§ Extracted information
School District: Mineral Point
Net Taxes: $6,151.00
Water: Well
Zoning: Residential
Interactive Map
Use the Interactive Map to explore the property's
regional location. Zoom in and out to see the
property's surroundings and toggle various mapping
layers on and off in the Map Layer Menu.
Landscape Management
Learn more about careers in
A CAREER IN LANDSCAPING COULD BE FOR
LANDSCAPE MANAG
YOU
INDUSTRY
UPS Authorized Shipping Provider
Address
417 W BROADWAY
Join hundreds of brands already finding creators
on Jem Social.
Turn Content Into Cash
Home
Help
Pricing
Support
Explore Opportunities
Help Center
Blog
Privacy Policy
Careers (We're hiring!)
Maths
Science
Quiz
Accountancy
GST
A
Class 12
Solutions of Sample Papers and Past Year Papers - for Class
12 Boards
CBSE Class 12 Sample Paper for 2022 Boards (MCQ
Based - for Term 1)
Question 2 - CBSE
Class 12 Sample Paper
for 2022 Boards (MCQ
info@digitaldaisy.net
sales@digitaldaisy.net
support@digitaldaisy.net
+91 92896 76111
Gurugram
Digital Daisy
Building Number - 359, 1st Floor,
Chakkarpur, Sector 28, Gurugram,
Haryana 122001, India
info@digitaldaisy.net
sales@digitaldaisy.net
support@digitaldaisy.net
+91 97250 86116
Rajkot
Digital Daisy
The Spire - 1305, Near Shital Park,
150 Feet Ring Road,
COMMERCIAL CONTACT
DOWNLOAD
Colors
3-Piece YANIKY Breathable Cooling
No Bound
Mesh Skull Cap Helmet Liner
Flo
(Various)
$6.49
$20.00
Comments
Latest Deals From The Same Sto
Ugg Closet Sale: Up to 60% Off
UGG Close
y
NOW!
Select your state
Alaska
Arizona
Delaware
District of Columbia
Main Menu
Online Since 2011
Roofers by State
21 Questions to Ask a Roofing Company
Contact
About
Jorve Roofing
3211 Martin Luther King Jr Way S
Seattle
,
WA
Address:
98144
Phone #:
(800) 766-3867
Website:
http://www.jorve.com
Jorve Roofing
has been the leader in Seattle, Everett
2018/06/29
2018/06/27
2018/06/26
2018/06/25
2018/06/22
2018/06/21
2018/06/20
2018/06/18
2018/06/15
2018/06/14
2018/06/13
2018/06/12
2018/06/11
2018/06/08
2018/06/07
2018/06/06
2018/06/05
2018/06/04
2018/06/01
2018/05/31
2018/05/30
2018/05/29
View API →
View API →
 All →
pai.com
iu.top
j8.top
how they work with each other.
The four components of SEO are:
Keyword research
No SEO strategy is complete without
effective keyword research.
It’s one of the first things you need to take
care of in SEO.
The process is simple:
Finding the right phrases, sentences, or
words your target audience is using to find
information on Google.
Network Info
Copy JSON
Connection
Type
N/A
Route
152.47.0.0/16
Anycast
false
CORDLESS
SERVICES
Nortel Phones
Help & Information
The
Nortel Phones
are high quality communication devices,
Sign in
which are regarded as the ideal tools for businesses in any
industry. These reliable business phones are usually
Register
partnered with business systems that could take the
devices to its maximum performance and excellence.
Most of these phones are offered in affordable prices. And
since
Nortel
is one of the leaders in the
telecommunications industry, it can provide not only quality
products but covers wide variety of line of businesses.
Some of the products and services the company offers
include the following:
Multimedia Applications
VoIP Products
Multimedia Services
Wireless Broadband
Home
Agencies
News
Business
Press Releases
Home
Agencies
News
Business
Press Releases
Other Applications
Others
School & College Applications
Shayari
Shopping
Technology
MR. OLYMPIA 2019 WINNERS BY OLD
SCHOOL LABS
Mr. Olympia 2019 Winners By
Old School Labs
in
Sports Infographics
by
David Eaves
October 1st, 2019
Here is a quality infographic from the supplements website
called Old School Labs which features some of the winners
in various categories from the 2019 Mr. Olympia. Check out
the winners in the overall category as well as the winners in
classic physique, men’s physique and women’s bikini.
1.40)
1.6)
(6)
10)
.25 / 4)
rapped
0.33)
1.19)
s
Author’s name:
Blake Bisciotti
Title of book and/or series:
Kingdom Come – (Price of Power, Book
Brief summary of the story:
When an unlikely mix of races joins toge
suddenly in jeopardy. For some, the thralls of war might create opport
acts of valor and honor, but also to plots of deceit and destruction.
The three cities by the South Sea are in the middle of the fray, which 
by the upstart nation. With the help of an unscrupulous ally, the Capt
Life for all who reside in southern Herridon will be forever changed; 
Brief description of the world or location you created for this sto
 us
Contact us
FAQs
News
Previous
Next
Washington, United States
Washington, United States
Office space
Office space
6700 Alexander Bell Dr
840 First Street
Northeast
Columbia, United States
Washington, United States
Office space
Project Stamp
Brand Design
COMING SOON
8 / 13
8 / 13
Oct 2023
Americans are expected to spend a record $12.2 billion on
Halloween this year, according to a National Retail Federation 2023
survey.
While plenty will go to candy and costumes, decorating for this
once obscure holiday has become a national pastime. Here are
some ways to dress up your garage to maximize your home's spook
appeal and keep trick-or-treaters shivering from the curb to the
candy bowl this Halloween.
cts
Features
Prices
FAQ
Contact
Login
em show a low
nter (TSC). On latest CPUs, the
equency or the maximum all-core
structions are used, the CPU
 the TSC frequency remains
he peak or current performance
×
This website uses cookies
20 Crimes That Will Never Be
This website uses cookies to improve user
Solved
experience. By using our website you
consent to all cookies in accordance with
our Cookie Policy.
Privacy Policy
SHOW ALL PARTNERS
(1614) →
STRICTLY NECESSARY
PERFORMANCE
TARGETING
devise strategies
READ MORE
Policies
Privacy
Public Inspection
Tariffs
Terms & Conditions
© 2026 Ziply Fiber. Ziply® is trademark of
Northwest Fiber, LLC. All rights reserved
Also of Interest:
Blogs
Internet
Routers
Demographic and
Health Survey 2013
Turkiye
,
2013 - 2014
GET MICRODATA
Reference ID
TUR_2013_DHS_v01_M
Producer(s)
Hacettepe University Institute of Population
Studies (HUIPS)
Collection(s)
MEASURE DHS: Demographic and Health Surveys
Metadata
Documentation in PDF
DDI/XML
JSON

§ What this task involves
Please reproduce all of these records with "Digital Daisy" swapped for "Daisy Digital" wherever it occurs, leaving everything else unchanged.

§ Problem solution
School District: Mineral Point
Net Taxes: $6,151.00
Water: Well
Zoning: Residential
Interactive Map
Use the Interactive Map to explore the property's
regional location. Zoom in and out to see the
property's surroundings and toggle various mapping
layers on and off in the Map Layer Menu.
Landscape Management
Learn more about careers in
A CAREER IN LANDSCAPING COULD BE FOR
LANDSCAPE MANAG
YOU
INDUSTRY
UPS Authorized Shipping Provider
Address
417 W BROADWAY
Join hundreds of brands already finding creators
on Jem Social.
Turn Content Into Cash
Home
Help
Pricing
Support
Explore Opportunities
Help Center
Blog
Privacy Policy
Careers (We're hiring!)
Maths
Science
Quiz
Accountancy
GST
A
Class 12
Solutions of Sample Papers and Past Year Papers - for Class
12 Boards
CBSE Class 12 Sample Paper for 2022 Boards (MCQ
Based - for Term 1)
Question 2 - CBSE
Class 12 Sample Paper
for 2022 Boards (MCQ
info@digitaldaisy.net
sales@digitaldaisy.net
support@digitaldaisy.net
+91 92896 76111
Gurugram
Daisy Digital
Building Number - 359, 1st Floor,
Chakkarpur, Sector 28, Gurugram,
Haryana 122001, India
info@digitaldaisy.net
sales@digitaldaisy.net
support@digitaldaisy.net
+91 97250 86116
Rajkot
Daisy Digital
The Spire - 1305, Near Shital Park,
150 Feet Ring Road,
COMMERCIAL CONTACT
DOWNLOAD
Colors
3-Piece YANIKY Breathable Cooling
No Bound
Mesh Skull Cap Helmet Liner
Flo
(Various)
$6.49
$20.00
Comments
Latest Deals From The Same Sto
Ugg Closet Sale: Up to 60% Off
UGG Close
y
NOW!
Select your state
Alaska
Arizona
Delaware
District of Columbia
Main Menu
Online Since 2011
Roofers by State
21 Questions to Ask a Roofing Company
Contact
About
Jorve Roofing
3211 Martin Luther King Jr Way S
Seattle
,
WA
Address:
98144
Phone #:
(800) 766-3867
Website:
http://www.jorve.com
Jorve Roofing
has been the leader in Seattle, Everett
2018/06/29
2018/06/27
2018/06/26
2018/06/25
2018/06/22
2018/06/21
2018/06/20
2018/06/18
2018/06/15
2018/06/14
2018/06/13
2018/06/12
2018/06/11
2018/06/08
2018/06/07
2018/06/06
2018/06/05
2018/06/04
2018/06/01
2018/05/31
2018/05/30
2018/05/29
View API →
View API →
 All →
pai.com
iu.top
j8.top
how they work with each other.
The four components of SEO are:
Keyword research
No SEO strategy is complete without
effective keyword research.
It’s one of the first things you need to take
care of in SEO.
The process is simple:
Finding the right phrases, sentences, or
words your target audience is using to find
information on Google.
Network Info
Copy JSON
Connection
Type
N/A
Route
152.47.0.0/16
Anycast
false
CORDLESS
SERVICES
Nortel Phones
Help & Information
The
Nortel Phones
are high quality communication devices,
Sign in
which are regarded as the ideal tools for businesses in any
industry. These reliable business phones are usually
Register
partnered with business systems that could take the
devices to its maximum performance and excellence.
Most of these phones are offered in affordable prices. And
since
Nortel
is one of the leaders in the
telecommunications industry, it can provide not only quality
products but covers wide variety of line of businesses.
Some of the products and services the company offers
include the following:
Multimedia Applications
VoIP Products
Multimedia Services
Wireless Broadband
Home
Agencies
News
Business
Press Releases
Home
Agencies
News
Business
Press Releases
Other Applications
Others
School & College Applications
Shayari
Shopping
Technology
MR. OLYMPIA 2019 WINNERS BY OLD
SCHOOL LABS
Mr. Olympia 2019 Winners By
Old School Labs
in
Sports Infographics
by
David Eaves
October 1st, 2019
Here is a quality infographic from the supplements website
called Old School Labs which features some of the winners
in various categories from the 2019 Mr. Olympia. Check out
the winners in the overall category as well as the winners in
classic physique, men’s physique and women’s bikini.
1.40)
1.6)
(6)
10)
.25 / 4)
rapped
0.33)
1.19)
s
Author’s name:
Blake Bisciotti
Title of book and/or series:
Kingdom Come – (Price of Power, Book
Brief summary of the story:
When an unlikely mix of races joins toge
suddenly in jeopardy. For some, the thralls of war might create opport
acts of valor and honor, but also to plots of deceit and destruction.
The three cities by the South Sea are in the middle of the fray, which 
by the upstart nation. With the help of an unscrupulous ally, the Capt
Life for all who reside in southern Herridon will be forever changed; 
Brief description of the world or location you created for this sto
 us
Contact us
FAQs
News
Previous
Next
Washington, United States
Washington, United States
Office space
Office space
6700 Alexander Bell Dr
840 First Street
Northeast
Columbia, United States
Washington, United States
Office space
Project Stamp
Brand Design
COMING SOON
8 / 13
8 / 13
Oct 2023
Americans are expected to spend a record $12.2 billion on
Halloween this year, according to a National Retail Federation 2023
survey.
While plenty will go to candy and costumes, decorating for this
once obscure holiday has become a national pastime. Here are
some ways to dress up your garage to maximize your home's spook
appeal and keep trick-or-treaters shivering from the curb to the
candy bowl this Halloween.
cts
Features
Prices
FAQ
Contact
Login
em show a low
nter (TSC). On latest CPUs, the
equency or the maximum all-core
structions are used, the CPU
 the TSC frequency remains
he peak or current performance
×
This website uses cookies
20 Crimes That Will Never Be
This website uses cookies to improve user
Solved
experience. By using our website you
consent to all cookies in accordance with
our Cookie Policy.
Privacy Policy
SHOW ALL PARTNERS
(1614) →
STRICTLY NECESSARY
PERFORMANCE
TARGETING
devise strategies
READ MORE
Policies
Privacy
Public Inspection
Tariffs
Terms & Conditions
© 2026 Ziply Fiber. Ziply® is trademark of
Northwest Fiber, LLC. All rights reserved
Also of Interest:
Blogs
Internet
Routers
Demographic and
Health Survey 2013
Turkiye
,
2013 - 2014
GET MICRODATA
Reference ID
TUR_2013_DHS_v01_M
Producer(s)
Hacettepe University Institute of Population
Studies (HUIPS)
Collection(s)
MEASURE DHS: Demographic and Health Surveys
Metadata
Documentation in PDF
DDI/XML
JSON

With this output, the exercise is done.